Barınağa girdim. Tam karşımdaki boşluğa baştankara iskelemdeki balıkçı teknesindekilerden yardım alarak yanaştım.

    Bağlandıktan sonra sancak tarafımda gördüğüm kahveye çay içmeye gittim. Her bağlanmadan sonra canım müthiş bir şekilde çay çekiyor. Sanki çay krizine giriyorum. Kahveye girdiğimde ‘’selamünaleyküm dedim’’ kimseden ses yok. Herkes yüzüme bir garip şekilde bakıyor. Tekrar yüksek bir tonla ‘’selamünaleyküm’’ Beyler dedim.  Bir iki kişiden yanıt geldi. Galiba buranın insanı böyle. Çayımı içip parasını ödedikten sonra, teknenin içini toparlamak için balıkçı barınağında bağlı duran Devekuşuna döndüm.  İyi ki dönmüşüm. Bulutlar gökyüzünü iyice karartmıştı. Aniden bardaktan boşalırcasına başlayan yağmur rüzgârla birlikte kışı anımsattı.

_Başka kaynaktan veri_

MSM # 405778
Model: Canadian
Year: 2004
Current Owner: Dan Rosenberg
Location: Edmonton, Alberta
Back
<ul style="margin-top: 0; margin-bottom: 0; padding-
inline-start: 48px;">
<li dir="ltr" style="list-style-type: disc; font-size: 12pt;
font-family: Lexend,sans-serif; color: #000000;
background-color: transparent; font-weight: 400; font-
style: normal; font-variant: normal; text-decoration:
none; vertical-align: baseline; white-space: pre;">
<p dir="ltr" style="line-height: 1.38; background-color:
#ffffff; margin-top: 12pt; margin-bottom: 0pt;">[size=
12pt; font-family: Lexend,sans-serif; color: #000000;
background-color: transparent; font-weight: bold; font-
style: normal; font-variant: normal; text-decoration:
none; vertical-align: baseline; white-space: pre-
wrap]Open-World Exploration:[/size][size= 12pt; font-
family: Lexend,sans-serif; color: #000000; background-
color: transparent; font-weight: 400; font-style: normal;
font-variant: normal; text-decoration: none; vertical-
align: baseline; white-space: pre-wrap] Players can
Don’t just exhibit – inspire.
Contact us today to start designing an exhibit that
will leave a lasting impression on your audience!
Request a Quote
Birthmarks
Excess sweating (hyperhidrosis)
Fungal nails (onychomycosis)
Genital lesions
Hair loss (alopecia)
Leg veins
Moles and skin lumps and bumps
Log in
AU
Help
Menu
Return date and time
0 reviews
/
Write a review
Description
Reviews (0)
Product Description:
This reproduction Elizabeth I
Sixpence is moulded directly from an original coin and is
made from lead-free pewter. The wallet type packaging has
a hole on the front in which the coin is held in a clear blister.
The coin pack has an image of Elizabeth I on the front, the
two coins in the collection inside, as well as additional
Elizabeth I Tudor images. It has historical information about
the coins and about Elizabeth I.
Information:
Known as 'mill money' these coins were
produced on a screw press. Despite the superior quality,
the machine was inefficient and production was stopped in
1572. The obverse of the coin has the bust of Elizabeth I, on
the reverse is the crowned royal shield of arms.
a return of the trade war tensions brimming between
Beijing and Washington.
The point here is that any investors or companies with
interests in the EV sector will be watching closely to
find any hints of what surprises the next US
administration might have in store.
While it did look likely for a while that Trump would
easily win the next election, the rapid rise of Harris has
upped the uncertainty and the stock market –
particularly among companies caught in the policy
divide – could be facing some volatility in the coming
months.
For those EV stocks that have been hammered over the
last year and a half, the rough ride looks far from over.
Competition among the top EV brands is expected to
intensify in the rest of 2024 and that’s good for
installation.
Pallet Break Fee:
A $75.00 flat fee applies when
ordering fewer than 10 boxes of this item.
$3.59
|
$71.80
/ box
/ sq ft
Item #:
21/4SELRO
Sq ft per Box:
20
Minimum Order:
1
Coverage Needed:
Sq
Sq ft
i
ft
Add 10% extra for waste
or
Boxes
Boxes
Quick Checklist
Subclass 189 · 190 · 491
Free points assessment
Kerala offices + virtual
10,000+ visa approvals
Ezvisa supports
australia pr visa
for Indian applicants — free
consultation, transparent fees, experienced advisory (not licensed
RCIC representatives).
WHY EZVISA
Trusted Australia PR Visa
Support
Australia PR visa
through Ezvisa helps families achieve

                     Eceabat Balıkçı barınağında kaporta kapağından dışarı baktığımda ki görüntü


   Beş gündür ayağımdan çıkarmadığım çorapları çıkarıp çöpe attım. Zaten birbiriyle eş değildi. Denizde kıyafet en az ihtiyaç duyulan şeymiş. Ben boşuna bir yığın çamaşır almışım.
  Yanımdaki balıkçı teknesinin motoru gece yarısı çalıştı. Kaportadan kafamı uzatıp dışarı baktığımda hareket ettiğini gördüm. Yağmur hala aynı şiddetiyle yağıyordu. Uyumuşum.

   30. Mayıs Çarşamba
  Sabah uyandığımda yağmur dinmiş, yerini güneşli bir havaya bırakmıştı. Eceabat ın deniz kıyısı dışındaki diğer sokağını da gördükten sonra, feribot iskelesinin diğer tarafındaki, sıra sıra hediyelik eşya satan stand ların karşısındaki camında kartona ‘’wırless’’ yazılmış olan kafeteryaya gittim. Laptop ve telefonumu şarj a koyduktan sonra çayımı içerek kendime gelmeye çalışıyorum. Bu arda hava durumunu kontrol ettim. Saat 15.00 e kadar rüzgâr yok, sonrasında ise şiddeti çok az. Deniz yüzeyi de bunu teyit ediyor.
    Kilitbahir hemen birkaç mil karşımda, Seddülbahir ise yaklaşık 14 deniz mili mesafede. En kötü Kilitbahir e sığınırım. Benzin depomu doldurup, boşta kalan 2 adet 5 litrelik su bidonumu da benzinle doldurdum. Büyük bir ihtimalle bundan sonra Saroz körfezinde benzinci bulmam zor olacak. Olan akaryakıt istasyonları da barınaklardan çok uzakta olacaktı.